With the promise of rejuvenating forests from the air, tree-planting startups are trying to complement shovels and long workdays with swarms of seed-carrying aerial drones. A growing destination: BC’s burned forests.

Last spring, in its first commercial planting season, Flash Forest planted 150,000 trees, almost exclusively in wildfire-affected BC forests. This included land burned in the 2021 White Rock Lake fire east of Kamloops, as well as wildfire scars near Quesnel, 100 Mile House and northern BC

In October, Canada’s Department of Natural Resources announced it would support Flash Forest with a grant of more than $1.3 million. In two years, the government has commissioned the company to plant more than a million trees.

To date, the company has completed 37 projects involving 22 different tree species. But Flash Forest’s ambitions are much bigger — as Canada’s largest company of its kind, it plans to quadruple the number of trees it plants each year, aiming for a billion trees planted across the country by 2028.

If done under the auspices of the federal government, it would represent half of Canada’s goal of planting two billion trees by 2030.

“Reforestation is arguably the best solution we have to pull carbon out of the air,” said Bryce Jones, University of Victoria graduate and co-founder and CEO of Flash Forest.

Humpback whale gets a helping hand

A whale caught in a shrimp fishing gear received a helping human hand in October after the marine mammal rescue team came to the rescue.

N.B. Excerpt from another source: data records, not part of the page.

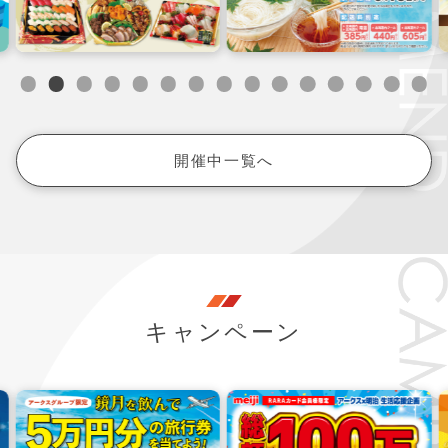
開催中一覧へ
キャンペーン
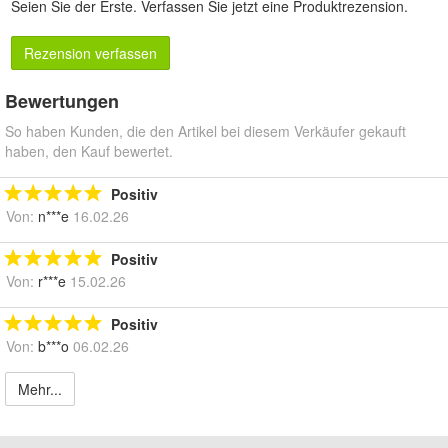
Seien Sie der Erste.
Verfassen Sie jetzt eine Produktrezension
.
Rezension verfassen
Bewertungen
So haben Kunden, die den Artikel bei diesem Verkäufer gekauft
haben, den Kauf bewertet.
Positiv
Von:
n***e
16.02.26
Positiv
Von:
r***e
15.02.26
Positiv
Von:
b***o
06.02.26
Mehr...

Humpback whale populations have made a major comeback in BC waters over the past several decades. But with their growing numbers, they also face a challenge.

“Debris is a real problem for marine life,” Lara Sloane, the DFO’s communications advisor, said in an email after the rescue.

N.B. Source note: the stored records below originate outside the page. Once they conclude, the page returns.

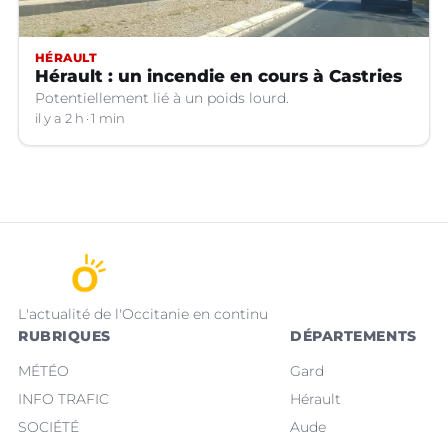
HÉRAULT
Hérault : un incendie en cours à Castries
Potentiellement lié à un poids lourd.
il y a 2 h
1 min
L'actualité de l'Occitanie en continu
RUBRIQUES
DÉPARTEMENTS
MÉTÉO
Gard
INFO TRAFIC
Hérault
SOCIÉTÉ
Aude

The fishing gear—lines from a buoy—appeared to be attached to the whale’s mouth.

Sloane said the public can help prevent entanglements by cutting packing material, tape, rope and other loop material before disposal and not discarding these materials into the marine environment.

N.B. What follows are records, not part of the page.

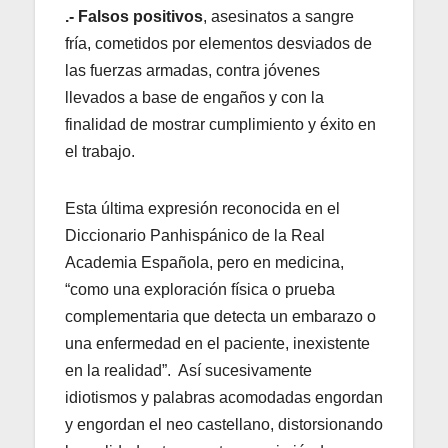
.- Falsos positivos
, asesinatos a sangre
fría, cometidos por elementos desviados de
las fuerzas armadas, contra jóvenes
llevados a base de engaños y con la
finalidad de mostrar cumplimiento y éxito en
el trabajo.
Esta última expresión reconocida en el
Diccionario Panhispánico de la Real
Academia Española, pero en medicina,
“como una exploración física o prueba
complementaria que detecta un embarazo o
una enfermedad en el paciente, inexistente
en la realidad”. Así sucesivamente
idiotismos y palabras acomodadas engordan
y engordan el neo castellano, distorsionando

An emergency test for an experienced sea swimmer

In another water rescue, swimmer Emilyn Golden was hailed as a hero after she dove into the sea to save a teenager who was washed ashore off West Vans Dundarave Beach in October.

The choppy water proved to be too much for the teenager, who Golden learned had autism and didn’t swim.

“Eventually I saw a little black dot and I said, ‘Is that him?'” she said.

When she reached him, his lips were purple and he was nervous as she approached.

His mom had popsicles on the beach, Golden said. So she smiled and told him he was a very good swimmer, “and we had a race.”

Slowly the two began to swim towards the shore together. But the teenager couldn’t continue and Golden held him up.

Eventually, a Kitsilano Coast Guard inflatable boat arrived and fished the two out of the water about 150 meters from shore.

When they got to shore, the boy’s mother came to hug Golden while she was sobbing.

Golden attributed their survival to their habit of regularly swimming in the sea throughout the winter.

“It really allowed me to stay calm and stay in control of the situation,” she said.